Право и справедливость: соотношение в контексте различных типов правопонимания
Вопрос о соотношении права и справедливости столь же вечен, как и вопрос о том, что является правом. И это неслучайно, ибо ответы на них взаимообусловлены. Проблема соотношения права и справедливости решается по-разному в зависимости от того, как понимается право, или иначе — то или иное представление о соотношении права и справедливости предопределяет тип правопонимания.
Принято считать, что юридический позитивизм безразличен к обозначенной проблеме. С точки зрения последовательных (жестких) позитивистов право не определяется через справедливость и не обусловливается ею. Так, Г. Кельзен однажды признал, что вся система его взглядов опирается на эмоциональное предпочтение идеала порядка, возвышающегося над идеалом справедливости [11, 126]. Собственно порядок и является для позитивистов высшей ценностью. Именно он воплощает в себе справедливость. Порядок хорош (справедлив) сам по себе, просто в силу того, что он порядок. Еще Г. Гуго утверждал, что важнейшая цель права состоит ни в чем ином, как в определенности и достоверности его © Н. Варламова, 2010 правил, каково бы ни было их происхождение, и в большинстве случаев даже без отношения к их содержанию. Право он понимал не как осуществление идеи справедливости, а исключительно как средство к устранению беспорядка. Законы, по мнению Г Гуго, бывают вредны или полезны только в зависимости от того, как их исполняют. С его точки зрения возможно примирение со всяким содержанием юридических норм, лишь бы только они отличались определенностью [3, 38-39].

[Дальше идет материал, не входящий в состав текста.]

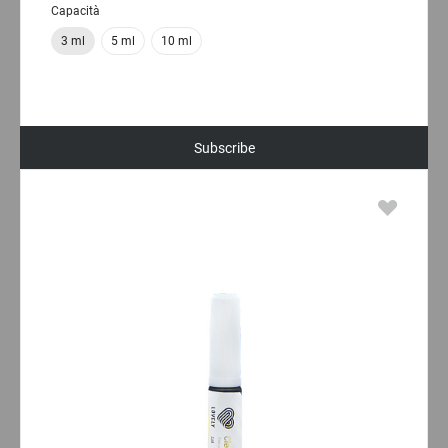
Capacità
3 ml
5 ml
10 ml
Subscribe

В основе таких установок лежит моральный релятивизм, утверждающий отсутствие абсолютных моральных ценностей, а следовательно, и абсолютных представлений о справедливости. Какая-либо ценность может быть признана абсолютной лишь на основании религиозной веры в абсолютную и трансцендентную божественную власть, что отвергается с позиций научного познания [7, 91]. Любые системы моральных ценностей относительны, поэтому и действительность права не может ставиться в зависимость от соответствия им. Напротив, сама справедливость оказывается обусловленной правом: справедливо то, что предписывает действующий правопорядок. «Если рабство утверждено положительным правом, то оно лучше, чем свобода», — заявлял Г.Гуго [3, 40].

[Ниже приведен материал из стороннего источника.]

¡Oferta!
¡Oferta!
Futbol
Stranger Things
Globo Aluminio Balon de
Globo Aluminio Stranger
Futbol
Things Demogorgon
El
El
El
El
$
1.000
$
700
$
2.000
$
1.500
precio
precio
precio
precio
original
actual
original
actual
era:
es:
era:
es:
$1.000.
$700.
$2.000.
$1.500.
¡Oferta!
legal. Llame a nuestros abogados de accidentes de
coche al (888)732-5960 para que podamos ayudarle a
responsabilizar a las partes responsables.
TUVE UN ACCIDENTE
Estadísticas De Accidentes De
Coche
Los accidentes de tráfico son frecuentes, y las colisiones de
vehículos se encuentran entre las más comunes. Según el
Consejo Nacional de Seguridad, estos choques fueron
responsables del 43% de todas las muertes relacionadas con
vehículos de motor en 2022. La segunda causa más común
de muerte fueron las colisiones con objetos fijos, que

Таким образом, на деле декларируемая ценностная нейтральность позитивизма оказывается мнимой. Позитивистские концепции права выполняют консервативно-охранительную функцию, постулируя неоспоримость и незыблемость существующего правопорядка. Все разнообразные позитивистские интерпретации права едины в главном: специфика права усматривается не в содержании его норм, а в их принудительности, независимо от того, чем она обеспечивается — государственной властью (легистский или этатистский позитивизм), социальным признанием (социологический позитивизм), психическим переживанием (психологический или антропологический позитивизм). В конечном счете, позитивисты «отождествляли право и силу — лишь там, где сила, только там и право» [4, 225].
Естественно-правовая школа стремится дать содержательное (ценностно-целевое) обоснование устанавливаемого правом порядка. В самом общем виде юснатурализм постулирует, что правопорядок должен быть «хорошим», «справедливым». Типичное для юснатурализма соотношение права и справедливости представлено в знаменитой формуле Г. Радбруха: когда действующее позитивное право оказывается столь вопиющим образом несовместимо со справедливостью, что полностью отрицает ее, оно как неправовое по своей природе не должно применяться, «ибо право, включая и позитивное, нельзя определить иначе, чем порядок и совокупность законов (Sanzung), призванных по сути своей служить справедливости» [4, 234].
Содержание требований справедливости раскрывается по-разному. При метафизическом понимании справедливости она выступает как нечто трансцендентальное не только по своему происхождению, но и по содержанию и соответственно является исключительно предметом веры. В данном случае «справедливость — это тайна, которую Бог вверяет лишь немногим избранным и которая должна остаться их тайной, потому что они не в состоянии передать ее другим». Такая справедливость «требует, чтобы обращение с людьми соответствовало трансцендентной идее блага, недоступной рациональному познанию… Эта справедливость находится по ту сторону любого порядка, возможного в социальной реальности» [8, 206-207].
Юриспруденции релевантны рациональные трактовки справедливости, когда если не ее источник, то хотя бы смысл доступен человеческому пониманию, а значит и воплощению в позитивном праве. Они могут сводиться к относительным (субъективным) оценочным суждениям, партикулярным системам моральных ценностей. Однако большинство мыслителей выделяют справедливость из системы иных моральных категорий и увязывают ее с формальностью и всеобщностью (эти качества во многом взаимообусловлены) устанавливаемого правопорядка.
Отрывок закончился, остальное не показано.